Reproduce every line in each of the following entries character for character, keeping the original line breaks.

____

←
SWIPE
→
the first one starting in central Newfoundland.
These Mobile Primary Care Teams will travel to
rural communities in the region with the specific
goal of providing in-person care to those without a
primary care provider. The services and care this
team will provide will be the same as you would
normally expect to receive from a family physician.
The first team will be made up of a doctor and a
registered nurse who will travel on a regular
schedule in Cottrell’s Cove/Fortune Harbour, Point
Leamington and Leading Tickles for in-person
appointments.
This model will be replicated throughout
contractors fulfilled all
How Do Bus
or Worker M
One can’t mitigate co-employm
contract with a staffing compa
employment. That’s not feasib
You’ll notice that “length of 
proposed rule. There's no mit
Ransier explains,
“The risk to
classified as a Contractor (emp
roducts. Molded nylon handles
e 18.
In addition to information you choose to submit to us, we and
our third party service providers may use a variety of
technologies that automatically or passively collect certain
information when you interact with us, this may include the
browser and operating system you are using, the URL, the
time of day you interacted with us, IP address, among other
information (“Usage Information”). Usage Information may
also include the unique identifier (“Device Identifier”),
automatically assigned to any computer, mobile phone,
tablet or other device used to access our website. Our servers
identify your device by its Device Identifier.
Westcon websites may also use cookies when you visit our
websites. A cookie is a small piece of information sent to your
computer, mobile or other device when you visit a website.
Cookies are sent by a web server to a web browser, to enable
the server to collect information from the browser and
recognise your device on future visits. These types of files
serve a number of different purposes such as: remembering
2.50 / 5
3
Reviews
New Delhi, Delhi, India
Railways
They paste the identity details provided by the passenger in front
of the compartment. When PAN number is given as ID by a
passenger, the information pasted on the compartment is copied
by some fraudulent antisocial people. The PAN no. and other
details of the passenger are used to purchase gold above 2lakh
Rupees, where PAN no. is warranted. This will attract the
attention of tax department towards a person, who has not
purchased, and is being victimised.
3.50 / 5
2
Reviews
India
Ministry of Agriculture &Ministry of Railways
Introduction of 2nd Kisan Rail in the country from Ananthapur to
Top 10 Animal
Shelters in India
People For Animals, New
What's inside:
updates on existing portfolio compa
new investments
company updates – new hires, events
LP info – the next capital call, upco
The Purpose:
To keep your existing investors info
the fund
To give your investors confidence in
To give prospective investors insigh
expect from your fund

____

> _Your response_
←
SWIPE
→
the first one starting in central Newfoundland.
These Mobile Primary Care Teams will travel to
rural communities in the region with the specific
goal of providing in-person care to those without a
primary care provider. The services and care this
team will provide will be the same as you would
normally expect to receive from a family physician.
The first team will be made up of a doctor and a
registered nurse who will travel on a regular
schedule in Cottrell’s Cove/Fortune Harbour, Point
Leamington and Leading Tickles for in-person
appointments.
This model will be replicated throughout
contractors fulfilled all
How Do Bus
or Worker M
One can’t mitigate co-employm
contract with a staffing compa
employment. That’s not feasib
You’ll notice that “length of 
proposed rule. There's no mit
Ransier explains,
“The risk to
classified as a Contractor (emp
roducts. Molded nylon handles
e 18.
In addition to information you choose to submit to us, we and
our third party service providers may use a variety of
technologies that automatically or passively collect certain
information when you interact with us, this may include the
browser and operating system you are using, the URL, the
time of day you interacted with us, IP address, among other
information (“Usage Information”). Usage Information may
also include the unique identifier (“Device Identifier”),
automatically assigned to any computer, mobile phone,
tablet or other device used to access our website. Our servers
identify your device by its Device Identifier.
Westcon websites may also use cookies when you visit our
websites. A cookie is a small piece of information sent to your
computer, mobile or other device when you visit a website.
Cookies are sent by a web server to a web browser, to enable
the server to collect information from the browser and
recognise your device on future visits. These types of files
serve a number of different purposes such as: remembering
2.50 / 5
3
Reviews
New Delhi, Delhi, India
Railways
They paste the identity details provided by the passenger in front
of the compartment. When PAN number is given as ID by a
passenger, the information pasted on the compartment is copied
by some fraudulent antisocial people. The PAN no. and other
details of the passenger are used to purchase gold above 2lakh
Rupees, where PAN no. is warranted. This will attract the
attention of tax department towards a person, who has not
purchased, and is being victimised.
3.50 / 5
2
Reviews
India
Ministry of Agriculture &Ministry of Railways
Introduction of 2nd Kisan Rail in the country from Ananthapur to
Top 10 Animal
Shelters in India
People For Animals, New
What's inside:
updates on existing portfolio compa
new investments
company updates – new hires, events
LP info – the next capital call, upco
The Purpose:
To keep your existing investors info
the fund
To give your investors confidence in
To give prospective investors insigh
expect from your fund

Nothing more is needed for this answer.